Эта боль сломила Дугова. Заставила забыть о том, что он нормальный интеллигентный человек, где-то щедрый, где-то, может быть, немного раскрепощенный, но не гадкий, нет.

И дом у него был очень хорошим, пока не пришел в такое запустение. Большой, светлый, с хорошей мебелью, с прочно выдержанным стилем. Наверняка здесь бывало хорошо и уютно, когда горел камин, подернувшийся сейчас пеплом. Когда зацветал старый гибискус, сиротливо поникший в громадной кадке в углу у большого окна. И кофе здесь пах вкусно. И еще ей казалось, что Дугов непременно должен был шутить, рисуя свои картины с натуры. Не пошло шутить, нет. Утонченно, совсем не переступая той грани, за которой заканчивается утонченность и начинается распутство.

— Как я давил?! Как я на него давил?! — взорвался Хальченков, изо всех сил жалея себя и загубленный вечер.

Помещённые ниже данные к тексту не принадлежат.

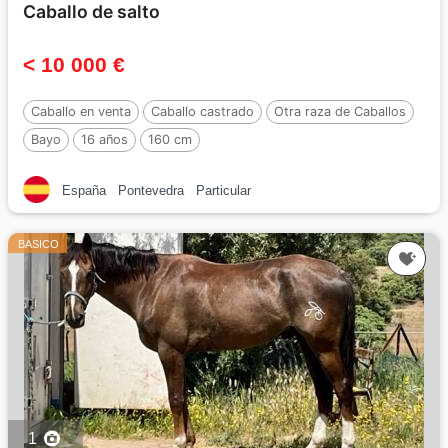
Caballo de salto
< 10 000 €
Caballo en venta
Caballo castrado
Otra raza de Caballos
Bayo
16 años
160 cm
España
Pontevedra
Particular
BASICO
1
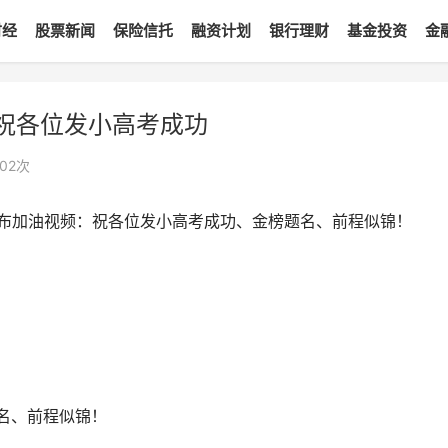
财经
股票新闻
保险信托
融资计划
银行理财
基金投资
金
祝各位发小高考成功
02
次
发布加油视频：祝各位发小高考成功、金榜题名、前程似锦！
题名、前程似锦！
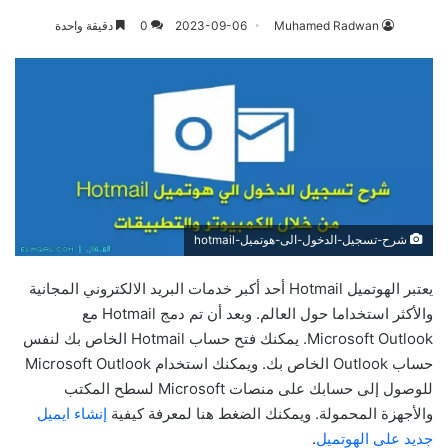
Muhamed Radwan
2023-09-06
0
دقيقة واحدة
شرح-تسجيل-الدخول-الى-هوتميل-hotmail
يعتبر الهوتميل Hotmail أحد أكبر خدمات البريد الالكتروني المجانية
والأكثر استخداما حول العالم. وبعد أن تم دمج Hotmail مع
Microsoft Outlook. يمكنك فتح حساب Hotmail الخاص بك لنفس
حساب Outlook الخاص بك. ويمكنك استخدام Microsoft Outlook
للوصول إلى حسابك على منصات Microsoft لسطح المكتب
والأجهزة المحمولة. ويمكنك الضغط هنا لمعرفة كيفية
إنشاء ايميل
جديد على الهوتميل
.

И узнать ничего не узнал, и бензин прокатал. Между прочим, свой бензин, не корпоративный. Да и девица эта вряд ли теперь с ним ужинать пойдет, ишь как косится недобро в его сторону. А художника вот жалеет! Пойми их, этих баб!..

— Конечно, он натура тонкая! — продолжал он возмущаться, выходя из дома Дугова и увлекая за собой упирающуюся Олесю. — Он же художник! А на картинках-то, между прочим, фрагменты тел не кого-нибудь, а Марины Хабаровой. Ныне, между прочим, покойной. Почему, спрашивается, фрагменты, а?! Почему вместо лица рваное белое пятно?! Что это может символизировать? Молчите? Не знаете ответа? Вот и молчите тогда!..

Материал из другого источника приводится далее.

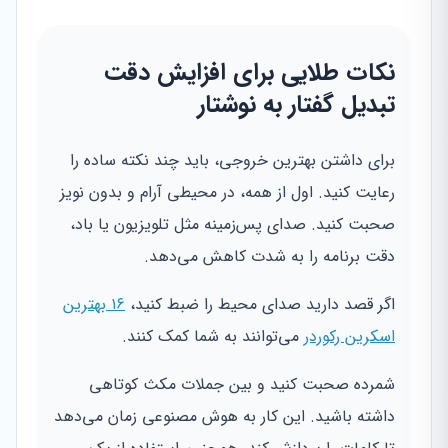
نکات طلایی برای افزایش دقت
تبدیل گفتار به نوشتار
برای داشتن بهترین خروجی، باید چند نکته ساده را
رعایت کنید. اول از همه، در محیطی آرام و بدون نویز
صحبت کنید. صدای پس‌زمینه مثل تلویزیون یا باد،
دقت برنامه را به شدت کاهش می‌دهد.
اگر قصد دارید صدای محیط را ضبط کنید،
۱۶ بهترین
اسکرین رکوردر
می‌توانند به شما کمک کنند.
شمرده صحبت کنید و بین جملات مکث کوتاهی
داشته باشید. این کار به هوش مصنوعی زمان می‌دهد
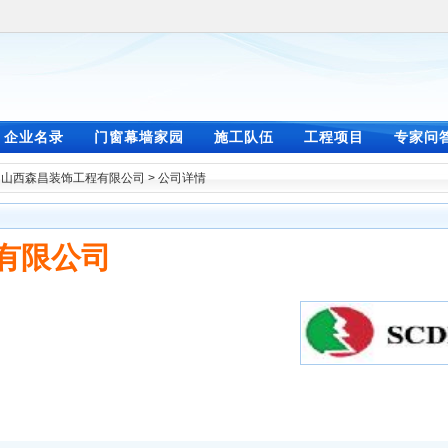
企业名录
门窗幕墙家园
施工队伍
工程项目
专家问
>
山西森昌装饰工程有限公司
> 公司详情
有限公司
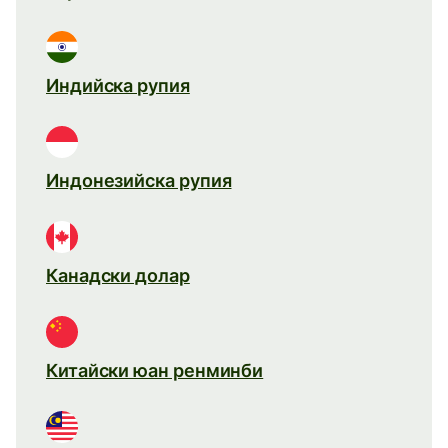
Индийска рупия
Индонезийска рупия
Канадски долар
Китайски юан ренминби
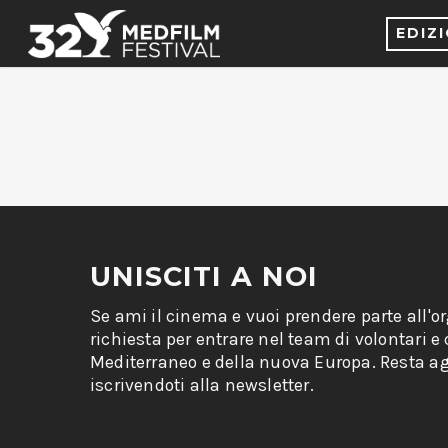
EDIZ
UNISCITI A NOI
Se ami il cinema e vuoi prendere parte all'o
richiesta per entrare nel team di volontari e
Mediterraneo e della nuova Europa. Resta ag
iscrivendoti alla newsletter.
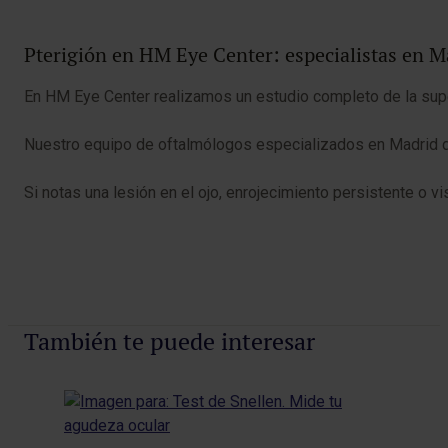
Pterigión en HM Eye Center: especialistas en M
En HM Eye Center realizamos un estudio completo de la super
Nuestro equipo de oftalmólogos especializados en Madrid dis
Si notas una lesión en el ojo, enrojecimiento persistente o v
También te puede interesar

— А я и молчу, — покорно откликнулась Олеся, плетясь следом за Хальченковым к его машине. — Только это может означать все, что угодно, это я о картинах.

— Что, например?! — рявкнул Виктор Георгиевич и резко остановился, не подпуская ее к распахнутой двери машины. — Что может означать туловище без руки, скажем? Или без груди?! Что?!

— Он же сказал, что это собирательный образ. Может, в какой-то момент ему особенно удавалось что-то выписать, а в какой-то он забывал. Вот и начинал все заново, с нового листа, то есть с нового холста, — она обернулась и с заметной тоской в голосе произнесла, глядя на два светящихся прямоугольника окон в гостиной. — Там же, за этими стенами, столько боли сейчас сконцентрировано, что просто… Просто не выразить словами. Вот он и хватался за кисть. Кстати, а откуда такая уверенность, что на полотнах именно Марина? Вы видели ее голой? Тоже видели?!

— Представьте себе, видел! Я видел ее труп! — проворчал Виктор Георгиевич, уступая ей дорогу.

Объяснением Олеси он не удовлетворился, конечно же.

Лирика сплошная! Дерьмо слезоточивое! Ему нужны факты. Голые, непримиримые факты! Которые упрямее и красноречивее эмоций. А вот факты как раз и указывали на то, что Дугов по какой-то причине соврал ему, отказавшись признаваться в любовной связи с погибшей. Что это: благородство, трусость, желание уйти от возмездия или нежелание огласки?

Ох, и задала ему задачу эта Олеся Данилец, ох, и перепутала все! Он ведь уже и отчитаться перед начальством успел, и вот-вот готов был дело в суд передавать, как явилась эта девчонка и начала откровенно портить ему жизнь и карьеру.

Где вот, скажите на милость, ему брать настоящего убийцу?! Где?!

Хабарова хотел привлечь, она вступилась. На Дугова, как на возможного подозреваемого, глаз положил, она снова на защиту горой! Что ты будешь с ней делать?! Как бы не звонок сверху его руководству, давно бы нашел способ от нее отделаться. Давно!

А так нельзя. Велено было всячески способствовать, не препятствовать контакту и приглядывать попутно. Вот навязалась, так навязалась на его голову! Что называется, не было печали. А она… Она даже поужинать с ним не хочет.

— Куда? — проворчал он, въезжая в город, всю дорогу они ехали молча.

— Домой, — соврала она, хотя домой вовсе не собиралась. — Устала, извините.